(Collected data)
◇ ◇ ◇ ◇ ◇ ◇ ◇

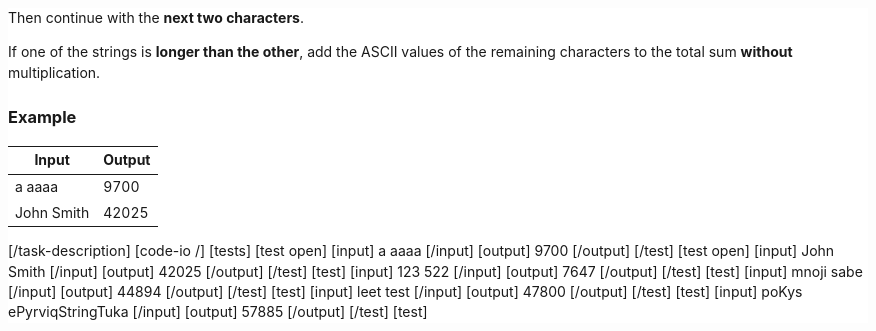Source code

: Then continue with the **next two characters**.

If one of the strings is **longer than the other**, add the ASCII values of the remaining characters to the total sum **without** multiplication.

### Example
| **Input** | **Output** |
| --- | --- |
| a aaaa | 9700 | 
| John Smith | 42025 | 

[/task-description]
[code-io /]
[tests]
[test open]
[input]
a aaaa
[/input]
[output]
9700
[/output]
[/test]
[test open]
[input]
John Smith
[/input]
[output]
42025
[/output]
[/test]
[test]
[input]
123 522
[/input]
[output]
7647
[/output]
[/test]
[test]
[input]
mnoji sabe
[/input]
[output]
44894
[/output]
[/test]
[test]
[input]
leet test
[/input]
[output]
47800
[/output]
[/test]
[test]
[input]
poKys ePyrviqStringTuka
[/input]
[output]
57885
[/output]
[/test]
[test]
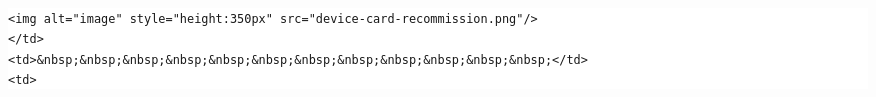    <img alt="image" style="height:350px" src="device-card-recommission.png"/>
    </td> 
    <td>&nbsp;&nbsp;&nbsp;&nbsp;&nbsp;&nbsp;&nbsp;&nbsp;&nbsp;&nbsp;&nbsp;&nbsp;</td>
    <td>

◇ ◇ ◇ ◇ ◇ ◇ ◇

## EXERCISE
Find every line in the records that holds the word "characters", then state the count alone.

## EXERCISE SOLUTION
2